§ **Extract to read**:
[Start of Attachment]
What kind of roaches are they? B. Dubia are the best in my opinion. I feed them nymphs and they go crazy over them!


----------



## CinderSmoke (Jun 6, 2011)

greenbeansrabbitry said:


> What kind of roaches are they? B. Dubia are the best in my opinion. I feed them nymphs and they go crazy over them!


B. Dubia is exactly what I raise! I like them because they cannot fly, climb smooth surfaces and I can easily tell male from female.


----------



## greenbeansrabbitry (Sep 10, 2008)

Awesome!  You should have no problem feeding small nymphs. I would not feed any adults, but nymphs are totally fine!


----------



## elise5211 (Jun 2, 2011)

What's wrong with adults, if i may ask?


----------



## greenbeansrabbitry (Sep 10, 2008)

They're relatively(sp) large and are tougher to chew than nymphs. Atleast that's how it is with my B. Dubia. Not sure about other species


----------



## CinderSmoke (Jun 6, 2011)

If i do give him the bigger ones, they would be freshly molted, so softer and easier for him to eat.


----------



## greenbeansrabbitry (Sep 10, 2008)

Yeah, that should be fine, I just don't trust mine with the bigger ones because they try to inhale them basically and I have had one get choked before, I've been paranoid about it ever since. But my hedgies are pigs :lol:


----------
[End of Attachment]
Collected data
[Start of Attachment]
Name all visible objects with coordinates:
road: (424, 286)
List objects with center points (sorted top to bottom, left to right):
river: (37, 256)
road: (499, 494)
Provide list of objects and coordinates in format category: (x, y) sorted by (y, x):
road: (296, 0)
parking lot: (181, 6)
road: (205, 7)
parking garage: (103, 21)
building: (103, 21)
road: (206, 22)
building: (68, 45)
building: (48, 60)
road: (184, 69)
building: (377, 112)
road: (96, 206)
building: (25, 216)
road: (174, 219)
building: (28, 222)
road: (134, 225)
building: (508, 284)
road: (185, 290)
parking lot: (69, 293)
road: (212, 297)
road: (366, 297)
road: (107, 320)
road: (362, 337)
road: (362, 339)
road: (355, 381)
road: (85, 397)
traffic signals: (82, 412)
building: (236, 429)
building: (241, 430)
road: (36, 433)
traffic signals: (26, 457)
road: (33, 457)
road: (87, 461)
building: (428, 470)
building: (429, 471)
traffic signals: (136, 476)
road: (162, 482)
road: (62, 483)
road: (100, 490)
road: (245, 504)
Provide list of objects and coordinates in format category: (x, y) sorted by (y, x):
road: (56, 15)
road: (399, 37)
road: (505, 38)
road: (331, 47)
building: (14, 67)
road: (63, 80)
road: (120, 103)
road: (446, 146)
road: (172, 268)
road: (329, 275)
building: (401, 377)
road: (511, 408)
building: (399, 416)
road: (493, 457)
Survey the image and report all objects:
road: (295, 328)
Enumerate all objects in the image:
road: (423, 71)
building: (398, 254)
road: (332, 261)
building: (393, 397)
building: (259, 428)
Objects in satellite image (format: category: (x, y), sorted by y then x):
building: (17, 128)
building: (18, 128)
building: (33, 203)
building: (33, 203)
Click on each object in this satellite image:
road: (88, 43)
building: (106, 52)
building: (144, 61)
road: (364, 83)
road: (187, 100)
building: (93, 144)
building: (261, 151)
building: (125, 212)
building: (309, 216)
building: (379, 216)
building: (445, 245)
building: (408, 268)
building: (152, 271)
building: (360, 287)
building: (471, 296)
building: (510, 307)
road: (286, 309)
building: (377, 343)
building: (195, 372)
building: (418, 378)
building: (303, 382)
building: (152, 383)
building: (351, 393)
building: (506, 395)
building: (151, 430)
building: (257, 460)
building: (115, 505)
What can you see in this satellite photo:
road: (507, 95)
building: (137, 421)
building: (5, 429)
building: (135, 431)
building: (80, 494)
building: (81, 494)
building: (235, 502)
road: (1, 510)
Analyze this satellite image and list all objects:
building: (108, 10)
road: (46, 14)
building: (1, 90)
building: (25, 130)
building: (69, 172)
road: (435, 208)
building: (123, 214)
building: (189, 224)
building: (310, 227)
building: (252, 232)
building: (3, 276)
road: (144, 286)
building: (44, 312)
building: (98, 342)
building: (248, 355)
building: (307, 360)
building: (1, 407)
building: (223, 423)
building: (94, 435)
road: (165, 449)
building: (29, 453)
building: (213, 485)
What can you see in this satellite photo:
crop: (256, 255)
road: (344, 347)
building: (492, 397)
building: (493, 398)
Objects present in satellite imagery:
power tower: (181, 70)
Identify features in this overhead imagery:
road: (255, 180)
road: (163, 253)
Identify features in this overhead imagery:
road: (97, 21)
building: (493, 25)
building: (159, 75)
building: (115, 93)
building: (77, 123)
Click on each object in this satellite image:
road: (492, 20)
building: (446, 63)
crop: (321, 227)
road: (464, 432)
[End of Attachment]
§ **Prompt 1**:
In the thread on feeding roaches, what reason does greenbeansrabbitry give for not feeding adult roaches?
§ **Prompt 2**:
Repeat the part of the thread on feeding roaches starting at "They're relatively(sp) large" and ending at "him to eat.".
The collected data is separate material, unrelated to the thread on feeding roaches.

§ **Answer box 1**:
Adults are relatively large and tougher to chew than nymphs.

§ **Answer box 2**:
They're relatively(sp) large and are tougher to chew than nymphs. Atleast that's how it is with my B. Dubia. Not sure about other species


----------



## CinderSmoke (Jun 6, 2011)

If i do give him the bigger ones, they would be freshly molted, so softer and easier for him to eat.